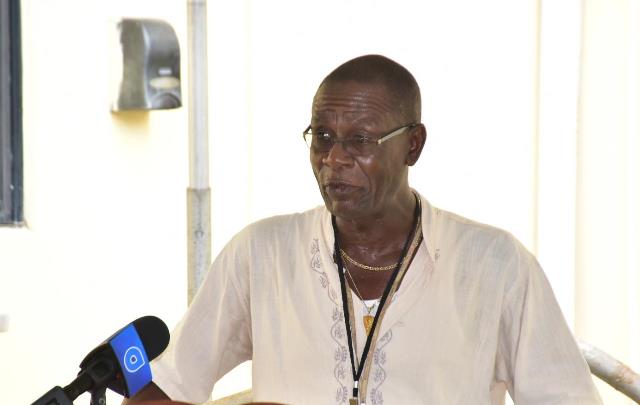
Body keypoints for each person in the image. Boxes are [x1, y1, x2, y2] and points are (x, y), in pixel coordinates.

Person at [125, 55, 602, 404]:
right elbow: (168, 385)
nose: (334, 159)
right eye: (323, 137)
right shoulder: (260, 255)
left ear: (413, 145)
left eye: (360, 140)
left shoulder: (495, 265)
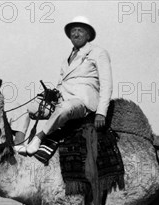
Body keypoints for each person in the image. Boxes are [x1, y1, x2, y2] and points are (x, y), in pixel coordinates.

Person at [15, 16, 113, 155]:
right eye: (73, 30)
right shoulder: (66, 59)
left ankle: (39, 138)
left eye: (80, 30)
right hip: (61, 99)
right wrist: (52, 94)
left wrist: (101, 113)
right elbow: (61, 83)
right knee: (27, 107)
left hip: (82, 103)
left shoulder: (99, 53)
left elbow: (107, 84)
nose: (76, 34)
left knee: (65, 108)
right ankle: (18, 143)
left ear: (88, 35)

━━━━━━━━━━━━━━━━━━━━━━━━━━━━━━

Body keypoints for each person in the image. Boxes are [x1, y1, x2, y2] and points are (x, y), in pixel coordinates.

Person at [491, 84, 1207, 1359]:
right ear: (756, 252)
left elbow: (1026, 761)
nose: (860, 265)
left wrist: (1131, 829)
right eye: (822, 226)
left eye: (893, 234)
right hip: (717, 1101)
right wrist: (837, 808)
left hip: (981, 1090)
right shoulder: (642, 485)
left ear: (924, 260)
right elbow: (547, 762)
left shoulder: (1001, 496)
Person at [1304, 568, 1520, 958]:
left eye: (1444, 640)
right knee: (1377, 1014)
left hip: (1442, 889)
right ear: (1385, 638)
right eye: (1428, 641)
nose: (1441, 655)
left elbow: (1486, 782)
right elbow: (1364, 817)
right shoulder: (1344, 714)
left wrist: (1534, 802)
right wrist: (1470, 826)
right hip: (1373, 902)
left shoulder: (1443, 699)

━━━━━━━━━━━━━━━━━━━━━━━━━━━━━━

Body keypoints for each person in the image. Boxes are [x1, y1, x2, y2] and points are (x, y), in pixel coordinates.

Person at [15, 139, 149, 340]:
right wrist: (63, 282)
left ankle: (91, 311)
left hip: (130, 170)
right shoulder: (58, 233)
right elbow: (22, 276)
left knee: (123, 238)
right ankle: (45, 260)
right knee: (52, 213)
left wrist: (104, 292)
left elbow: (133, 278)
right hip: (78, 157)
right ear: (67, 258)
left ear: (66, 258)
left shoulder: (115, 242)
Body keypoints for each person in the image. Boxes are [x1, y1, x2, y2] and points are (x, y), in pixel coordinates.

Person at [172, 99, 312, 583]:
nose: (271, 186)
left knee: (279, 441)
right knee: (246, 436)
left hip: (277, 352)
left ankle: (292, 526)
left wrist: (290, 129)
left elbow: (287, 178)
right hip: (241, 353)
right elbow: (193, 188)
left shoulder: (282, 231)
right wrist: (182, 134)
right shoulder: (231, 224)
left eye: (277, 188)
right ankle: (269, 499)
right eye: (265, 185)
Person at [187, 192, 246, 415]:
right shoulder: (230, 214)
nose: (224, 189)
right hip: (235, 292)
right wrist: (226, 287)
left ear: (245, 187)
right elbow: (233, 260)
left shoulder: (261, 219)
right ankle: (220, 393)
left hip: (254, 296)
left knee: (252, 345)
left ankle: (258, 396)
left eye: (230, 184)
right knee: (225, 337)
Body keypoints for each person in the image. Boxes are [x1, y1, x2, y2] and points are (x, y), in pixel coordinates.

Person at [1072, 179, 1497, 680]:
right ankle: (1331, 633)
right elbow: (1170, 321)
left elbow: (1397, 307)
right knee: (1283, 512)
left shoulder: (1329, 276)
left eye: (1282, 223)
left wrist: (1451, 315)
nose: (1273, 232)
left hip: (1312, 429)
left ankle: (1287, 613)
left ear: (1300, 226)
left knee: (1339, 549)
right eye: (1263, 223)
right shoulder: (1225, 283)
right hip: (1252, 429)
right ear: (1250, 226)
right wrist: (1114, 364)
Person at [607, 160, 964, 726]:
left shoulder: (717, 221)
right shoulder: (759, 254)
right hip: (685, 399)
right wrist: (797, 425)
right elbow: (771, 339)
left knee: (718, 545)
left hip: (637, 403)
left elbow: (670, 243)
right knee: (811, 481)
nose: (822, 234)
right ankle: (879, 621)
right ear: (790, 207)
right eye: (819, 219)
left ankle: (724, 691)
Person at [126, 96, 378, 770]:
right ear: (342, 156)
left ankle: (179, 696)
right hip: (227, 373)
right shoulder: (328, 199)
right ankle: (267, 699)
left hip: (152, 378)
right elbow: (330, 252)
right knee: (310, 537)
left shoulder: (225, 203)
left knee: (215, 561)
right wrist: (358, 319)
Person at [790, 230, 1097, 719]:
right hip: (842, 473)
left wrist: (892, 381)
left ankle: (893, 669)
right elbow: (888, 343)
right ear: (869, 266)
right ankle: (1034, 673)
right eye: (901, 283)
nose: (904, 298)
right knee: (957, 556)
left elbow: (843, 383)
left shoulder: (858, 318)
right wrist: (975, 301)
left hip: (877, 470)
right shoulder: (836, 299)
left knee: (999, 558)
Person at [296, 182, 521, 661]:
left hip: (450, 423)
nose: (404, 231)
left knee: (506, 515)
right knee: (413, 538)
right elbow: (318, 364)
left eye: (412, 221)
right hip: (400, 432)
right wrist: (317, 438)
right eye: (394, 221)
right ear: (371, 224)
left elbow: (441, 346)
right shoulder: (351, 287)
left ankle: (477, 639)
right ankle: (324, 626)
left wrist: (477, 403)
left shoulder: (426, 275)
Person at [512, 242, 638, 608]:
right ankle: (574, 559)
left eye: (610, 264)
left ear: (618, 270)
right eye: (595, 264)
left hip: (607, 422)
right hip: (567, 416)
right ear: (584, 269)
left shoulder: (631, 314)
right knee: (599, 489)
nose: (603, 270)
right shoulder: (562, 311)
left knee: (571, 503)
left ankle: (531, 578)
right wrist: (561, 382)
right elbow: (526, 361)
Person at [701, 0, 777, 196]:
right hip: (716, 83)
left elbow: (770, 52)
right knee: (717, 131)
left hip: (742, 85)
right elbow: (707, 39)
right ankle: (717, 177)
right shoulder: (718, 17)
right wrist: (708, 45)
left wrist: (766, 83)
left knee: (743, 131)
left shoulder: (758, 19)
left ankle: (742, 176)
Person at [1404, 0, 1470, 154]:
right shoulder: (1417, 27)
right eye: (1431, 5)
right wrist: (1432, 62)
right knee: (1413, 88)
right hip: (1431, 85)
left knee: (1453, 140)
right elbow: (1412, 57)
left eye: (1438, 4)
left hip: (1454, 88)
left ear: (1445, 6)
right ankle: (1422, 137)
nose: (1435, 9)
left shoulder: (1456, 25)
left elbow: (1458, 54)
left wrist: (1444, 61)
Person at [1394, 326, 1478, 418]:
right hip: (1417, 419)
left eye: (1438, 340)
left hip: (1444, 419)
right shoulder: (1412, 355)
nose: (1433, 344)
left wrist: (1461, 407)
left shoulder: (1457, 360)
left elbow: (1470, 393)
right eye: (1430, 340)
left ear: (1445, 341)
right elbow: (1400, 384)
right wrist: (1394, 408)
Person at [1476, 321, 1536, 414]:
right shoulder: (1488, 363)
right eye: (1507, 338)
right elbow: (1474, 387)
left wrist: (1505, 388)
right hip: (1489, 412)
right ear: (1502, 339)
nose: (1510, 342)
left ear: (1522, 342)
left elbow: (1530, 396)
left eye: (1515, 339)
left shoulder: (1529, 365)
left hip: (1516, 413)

━━━━━━━━━━━━━━━━━━━━━━━━━━━━━━

* _WHAT IS REQUIRED_
Your answer should be the lines above, from the line containing "left wrist: (477, 403)" up to and including the line containing "left knee: (571, 503)", reproduced exactly and with nothing else.

* _RESULT_
left wrist: (477, 403)
left shoulder: (426, 275)
Person at [512, 242, 638, 608]:
right ankle: (574, 559)
left eye: (610, 264)
left ear: (618, 270)
right eye: (595, 264)
left hip: (607, 422)
right hip: (567, 416)
right ear: (584, 269)
left shoulder: (631, 314)
right knee: (599, 489)
nose: (603, 270)
right shoulder: (562, 311)
left knee: (571, 503)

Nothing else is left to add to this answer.